= Jack Dunham =

American animator and television producer

Jack Dunham (September 19, 1910 – August 16, 2008) was an American animator and television producer who worked for Walt Disney Animation Studios and Walter Lantz Productions during his career.

Dunham was born in Bismarck, North Dakota, on September 19, 1910.

He began his career by working on animated shorts of Oswald the Lucky Rabbit for Walt Disney in 1932 and later with Walter Lantz at Walter Lantz Productions. Dunham also worked as an animator on several other Walter Lantz Production cartoons, including Night Life of the Bugs and The Fun House, which were both released in 1936, and Dumb Cluck and Duck Hunt, which were both produced in 1937. He also worked on an episode of Meany, Miny and Moe and The Country Store, which was released in 1937.

Dunham was hired by the Walt Disney Animation Studios in 1932 (before the Social Security Administration and public records existed), where he worked as an inbetweener, an industry term for an animator's assistant, on the film Snow White And the Seven Dwarfs. Dunham also worked on such films as Fantasia and Dumbo among others and later joined management. During this time he handled productions in Mexico for Saludos Amigos and The Three Caballeros. He remained a producer/unit manager until his departure from Disney in 1947.
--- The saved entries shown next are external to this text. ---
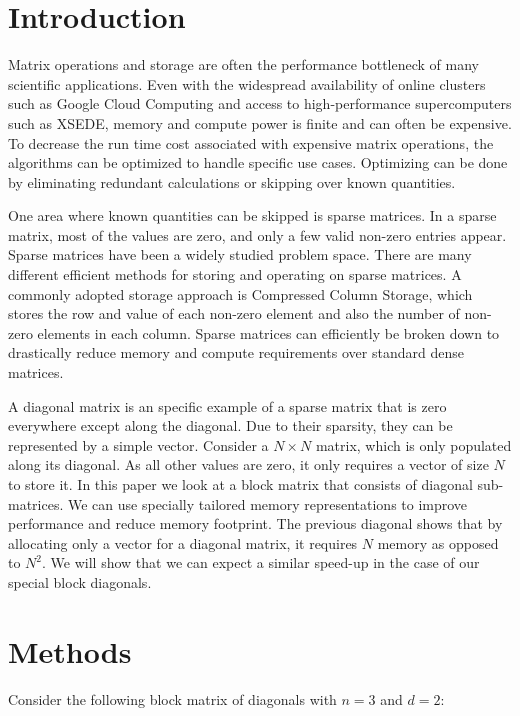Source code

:\documentclass[letterpaper, 10pt, twoside]{article}
\begin{document}
	\section{Introduction}
	Matrix operations and storage are often the performance bottleneck of many scientific applications. Even with the widespread availability of online clusters such as Google Cloud Computing and access to high-performance supercomputers such as XSEDE, memory and compute power is finite and can often be expensive. To decrease the run time cost associated with expensive matrix operations, the algorithms can be optimized to handle specific use cases. Optimizing can be done by eliminating redundant calculations or skipping over known quantities.
	
	One area where known quantities can be skipped is sparse matrices. In a sparse matrix, most of the values are zero, and only a few valid non-zero entries appear. Sparse matrices have been a widely studied problem space. There are many different efficient methods for storing and operating on sparse matrices. A commonly adopted storage approach is Compressed Column Storage, which stores the row and value of each non-zero element and also the number of non-zero elements in each column. Sparse matrices can efficiently be broken down to drastically reduce memory and compute requirements over standard dense matrices.
	
	A diagonal matrix is an specific example of a sparse matrix that is zero everywhere except along the diagonal. Due to their sparsity, they can be represented by a simple vector. Consider a $N\times N$ matrix, which is only populated along its diagonal. As all other values are zero, it only requires a vector of size $N$ to store it. In this paper we look at a block matrix that consists of diagonal sub-matrices. We can use specially tailored memory representations to improve performance and reduce memory footprint. The previous diagonal shows that by allocating only a vector for a diagonal matrix, it requires $N$ memory as opposed to $N^2$. We will show that we can expect a similar speed-up in the case of our special block diagonals.  
	 
	\section{Methods}
	Consider the following block matrix of diagonals with $n=3$ and $d=2$:
	
\end{document}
Dunham moved to Canada in 1955 for a management position at Associated Screen News of Canada in Montreal. He later enjoyed a career creating both animated and live action commercials in Toronto and Montreal.

Dunham created the official mascot of the St-Hubert BBQ restaurant chain, the St. Hubert rooster. St-Hubert is a chain of rotisserie chicken based in Quebec. Dunham also produced St-Hubert's first television commercials. The St. Hubert rooster is still used as the mascot and logo for the St-Hubert chain as of 2009.

An article in the Montreal Gazette in March 2006 revealed that Dunham and his wife, Dorothy Stewart, a former fashion model, were homeless following their eviction from their Montreal apartment in February 2006. The Gazette reported, "Social service agencies are trying to place the couple in a care facility, but that could take awhile." Dunham and his wife, who had been married for 51 years at the time, were taken to the St. Luc Hospital to live following the publication of the article. Their move to the government-run hospital was reportedly against the couple's will. Jack and Dorothy escaped from the facility, but were found by police in Ottawa and returned.

Jack Dunham died on August 16, 2008, at the age of 97. Erroneous reports list his death as on March 15, 2009, as Quebec's Public Curator did not notify Dunham's friend and only listed contact of his death until that date.